Hello Shea & Miss Zoe! Happy Birthday Zoe & MANY MORE!!!!I too had a premie - she was born at 28 wks- weighed in a 2-lbs/11oz! Lived in Greeley, Co. Went in to labor unexpectantly like you & was driven by ambulance to Denver which was 60 miles away. I had to leave her there at the hospital for 2 months-drove every wknd to be with her. Pretty scary when the phone rang in the middle of the night-was a wrong number, you can imagine my fear! Sarah is now a grown woman of 30. Zoe is so sweet-lQQks like a fun cRzY kid for sure :)
I had a preemie baby, 7 weeks early. She stayed in the NICU for 30 days. One horrible, terrible day, I thought we were going to lose her. She had to go from the eat and grow NICU to the very sick baby NICU. She is 17 months old now. Gross motor delayed, but she is catching up. NICU baby stories make me cry. Been there, know the heart ache involved. See how hard it is on older sister that you have to leave a couple of times every day. We were blessed that there was a hospital with a level 3 NICU 7 minutes from our house. So I could go there a couple of times a day to feed her.
Sorry for the novel!
Wow! That is some scary stuff! I have 4 little girls, no preemies, though. I was very lucky with boring pregnancies and births. LOL!
She sure is a cutie pie!
Happy Birthday Zoe... Love the name!
My daughter was born at 24 weeks weighing 1 pound 11 ounces... dropping down to 1 pound 5 oz!

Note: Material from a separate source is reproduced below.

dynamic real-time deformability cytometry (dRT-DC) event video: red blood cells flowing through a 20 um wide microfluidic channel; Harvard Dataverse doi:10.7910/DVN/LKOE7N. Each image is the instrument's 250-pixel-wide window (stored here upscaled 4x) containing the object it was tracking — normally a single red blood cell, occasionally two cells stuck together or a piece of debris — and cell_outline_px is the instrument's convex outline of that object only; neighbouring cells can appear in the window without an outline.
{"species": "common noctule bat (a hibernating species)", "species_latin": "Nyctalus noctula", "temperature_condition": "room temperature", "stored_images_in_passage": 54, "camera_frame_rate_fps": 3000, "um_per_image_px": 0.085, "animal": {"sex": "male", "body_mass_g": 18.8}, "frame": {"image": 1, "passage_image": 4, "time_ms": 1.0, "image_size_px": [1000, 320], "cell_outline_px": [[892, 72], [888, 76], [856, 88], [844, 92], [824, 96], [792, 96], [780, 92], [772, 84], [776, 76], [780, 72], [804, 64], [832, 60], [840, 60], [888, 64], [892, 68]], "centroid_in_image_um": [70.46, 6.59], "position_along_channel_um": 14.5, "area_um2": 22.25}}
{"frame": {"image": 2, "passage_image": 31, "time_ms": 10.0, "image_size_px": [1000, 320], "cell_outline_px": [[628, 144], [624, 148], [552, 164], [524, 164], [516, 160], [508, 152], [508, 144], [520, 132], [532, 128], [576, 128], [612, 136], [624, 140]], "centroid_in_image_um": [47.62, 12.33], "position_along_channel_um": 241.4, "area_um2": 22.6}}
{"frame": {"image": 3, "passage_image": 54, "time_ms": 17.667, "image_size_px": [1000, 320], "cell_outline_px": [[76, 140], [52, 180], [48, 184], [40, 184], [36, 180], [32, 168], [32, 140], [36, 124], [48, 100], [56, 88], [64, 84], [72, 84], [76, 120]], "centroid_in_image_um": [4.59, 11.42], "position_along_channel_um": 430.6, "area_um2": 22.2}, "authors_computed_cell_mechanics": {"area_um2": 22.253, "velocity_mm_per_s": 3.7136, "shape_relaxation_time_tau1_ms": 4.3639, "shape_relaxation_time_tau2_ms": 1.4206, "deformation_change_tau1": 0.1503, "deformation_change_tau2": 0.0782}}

She went through a lot including 6 major surgeries with 4 long months in the NICU... about an hour away from our home :(
She is 5 now and she is a healthy, funny girl! She does live with cerebral palsy, but has an extremely positive attitude even though she can't do some of the "girlie" things she would like to do, like ballet class and things like that!
Sounds like Zoe has some spunk in her :)
I have twins that were born 7 weeks early. They spent 5 weeks in NICU and are 5 months old now.